Federal prosecutors on Monday asked a judge in the case against Trump’s confidante Roger Stone, to sentence Stone for 7-9 years. Stone was convicted on 7 felony charges of trying to obstruct Congress’ investigations into Trump. But after Trump denounced his friend’s possible sentencing as “horrible and very unfair,” and a “miscarriage of justice!” the DOJ backed off from its own initial recommendation of 7-9 years of prison. The move once more confirms that under Attorney General Barr, the Justice Department has turned into what is essentially a publicly-funded private law firm whose sole client is the President.

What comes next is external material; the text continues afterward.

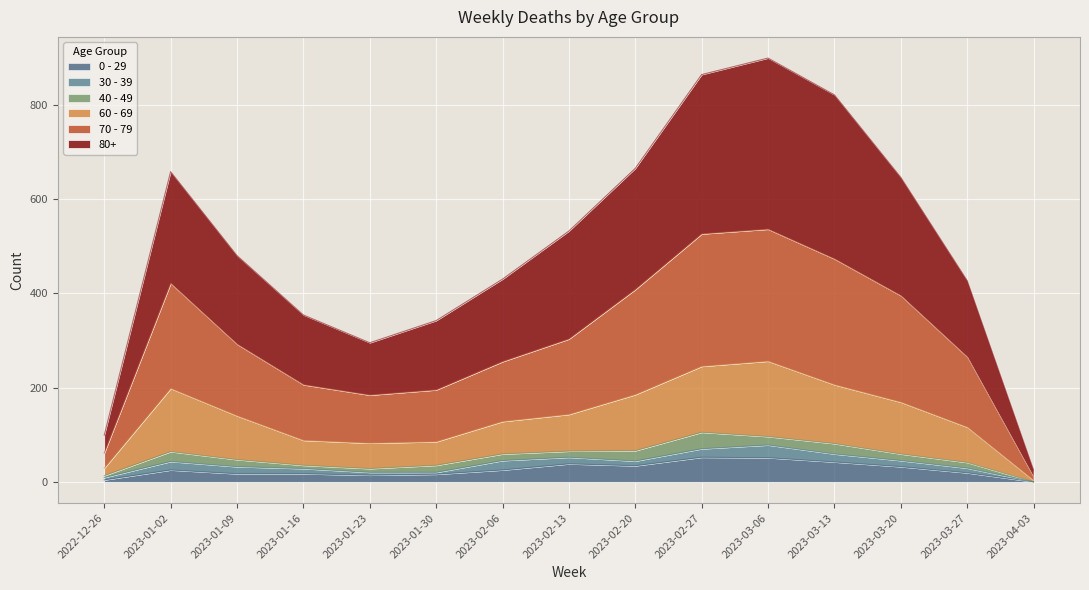

What is the value of the 70 - 79 point at the 7th from the left?

255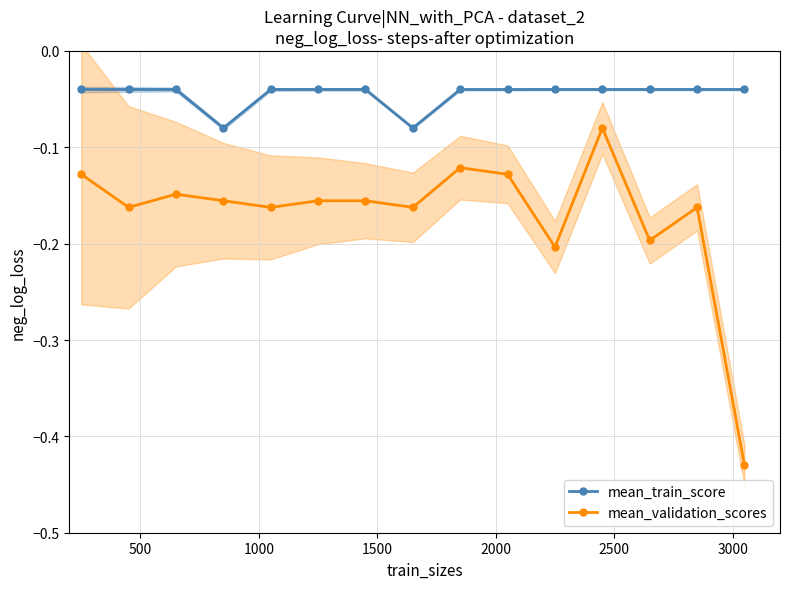

True or false: mean_validation_scores has more than 2 points higher than both neighbors.

True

Also doing the President’s bidding on immigration, the DOJ this week filed lawsuits against jurisdictions using the term “sanctuary including the state of New Jersey and a County in Washington state. Sanctuary cities and states have law enforcement who refuse cooperation with federal immigration enforcement citing issues of public safety and trust. In a speech to the National Sheriffs’ Association on Monday Barr announced the suits.  The move comes a week after the Department of Homeland Security prevented New York’s residents from enrolling in a program like Global Entry that help speed up travel times. DHS’s reasoning was based on New York’s sanctuary status. According to the Wall Street Journal, “Senior Homeland Security officials made clear that, should more states adopt similar policies, they would face similar consequences.”

In financial news, a district court judge has approved a massive telecom merger between Sprint and T-Mobile, rejecting a lawsuit brought by Attorneys General of 13 states and the District of Columbia. The judge’s decision affirms an earlier ruling by the DOJ and the Federal Communications Commission to approve the mega-merger of the two companies who would have a whopping 100 million customers together. The New York Times explained that opposition to the merger was based on the fact that, “the combination of T-Mobile and Sprint would reduce competition in the telecommunications industry, lead to higher cellphone bills and place a financial burden on lower-income customers. Once the merger is complete, the great majority of the nation’s wireless users would become customers of three major providers.”

A new United Nations report has laid out in clear terms that massive global inequality is threatening democracies all over the world. The report cites known solutions to the problems such as strengthening safety nets, redistributing wealth, and protecting workers, but that governments have failed to make the necessary changes. In what is a damning indictment of capitalism, the UN report cites that even those in the top tiers of society will eventually lose out. In its assessment of the report, the Washington Post explained it this way: “In the end, the trouble with capitalism may be that eventually you run out of other people’s money.”

And finally, one of the many democracies under threat is India where Prime Minister Narendra Modi’s government has been accused of using nationalist Hindu-supremacist ideology to foment sectarian violence. Modi’s party the BJP, just suffered a major loss in legislative elections in the capital New Delhi. The results are a backlash against a new citizenship law proposed by Modi and his party that appears designed to disenfranchise non-Hindus.